Tenho sido perguntada com frequência curiosa se o ESG “morreu”. A pergunta quase sempre vem acompanhada de um suspiro, às vezes aliviado, como se algo incômodo tivesse finalmente sido removido da agenda corporativa. Minha resposta tem sido sempre a mesma: Não, o ESG não morreu! Mas entendo perfeitamente por que tanta gente gostaria que tivesse.
O que morreu foi algo bem mais específico - e bem mais conveniente: a Sustentabilidade performática, confortável, pouco exigente e amplamente dissociada das decisões econômicas reais das empresas. E é exatamente aí que começa o desconforto.
Durante anos, Sustentabilidade virou uma espécie de safe space corporativo. Um território onde era possível falar muito, prometer bastante e decidir pouco. Um espaço relativamente protegido do tipo de escrutínio que conselhos, investidores e auditores costumam aplicar a qualquer tema que afete caixa, risco ou capital.
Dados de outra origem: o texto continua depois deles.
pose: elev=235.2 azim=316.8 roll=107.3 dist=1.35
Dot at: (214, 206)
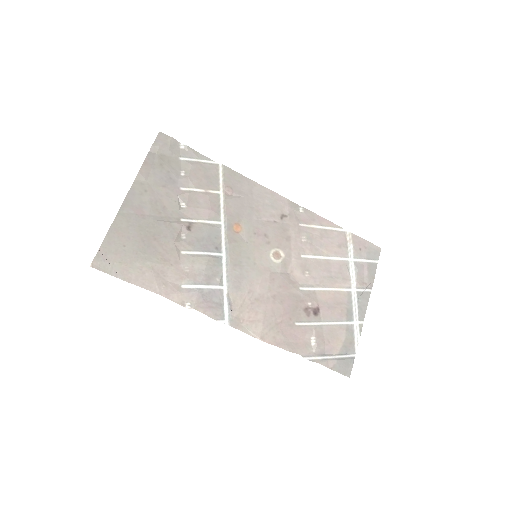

Enquanto o ambiente político e regulatório era favorável, esse modelo funcionou. Relatórios cresceram, compromissos se multiplicaram - e a distância entre discurso e decisão permaneceu confortável.
Mas 2025 foi um ano ingrato com ilusões. E, como todo bom teste de estresse, não destruiu o sistema - apenas revelou suas fragilidades. O ESG não caiu porque era irrelevante. Ele caiu porque foi tratado como retórica quando já deveria ter sido tratado como Governança.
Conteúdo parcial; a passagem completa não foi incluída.